▶ _Work to be completed_
Retype only the lines from the top of the records to the line with "Project description 📄", including that line but none of the pictures.

▶ _Supplied information_
>>>>>

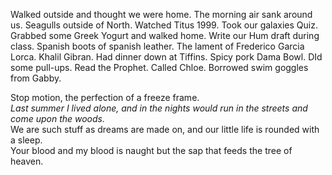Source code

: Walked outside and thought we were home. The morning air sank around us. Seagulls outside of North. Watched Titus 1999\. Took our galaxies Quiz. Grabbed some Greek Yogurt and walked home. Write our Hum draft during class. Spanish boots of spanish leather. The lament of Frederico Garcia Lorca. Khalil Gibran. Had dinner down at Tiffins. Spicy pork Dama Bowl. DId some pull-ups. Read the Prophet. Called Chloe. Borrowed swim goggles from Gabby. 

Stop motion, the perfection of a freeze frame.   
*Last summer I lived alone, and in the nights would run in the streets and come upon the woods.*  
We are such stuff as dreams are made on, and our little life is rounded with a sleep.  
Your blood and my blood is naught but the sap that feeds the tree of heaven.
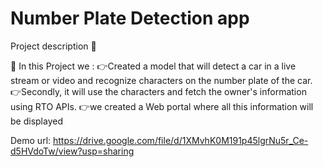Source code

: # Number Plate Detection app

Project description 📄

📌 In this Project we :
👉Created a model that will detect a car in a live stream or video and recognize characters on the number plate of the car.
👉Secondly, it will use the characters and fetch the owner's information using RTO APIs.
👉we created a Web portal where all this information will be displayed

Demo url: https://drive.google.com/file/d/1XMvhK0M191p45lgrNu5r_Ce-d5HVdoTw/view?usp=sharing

<<<<<

▶ _Exercise response_
Source code

: Walked outside and thought we were home. The morning air sank around us. Seagulls outside of North. Watched Titus 1999\. Took our galaxies Quiz. Grabbed some Greek Yogurt and walked home. Write our Hum draft during class. Spanish boots of spanish leather. The lament of Frederico Garcia Lorca. Khalil Gibran. Had dinner down at Tiffins. Spicy pork Dama Bowl. DId some pull-ups. Read the Prophet. Called Chloe. Borrowed swim goggles from Gabby. 

Stop motion, the perfection of a freeze frame.   
*Last summer I lived alone, and in the nights would run in the streets and come upon the woods.*  
We are such stuff as dreams are made on, and our little life is rounded with a sleep.  
Your blood and my blood is naught but the sap that feeds the tree of heaven.
Source code

: # Number Plate Detection app

Project description 📄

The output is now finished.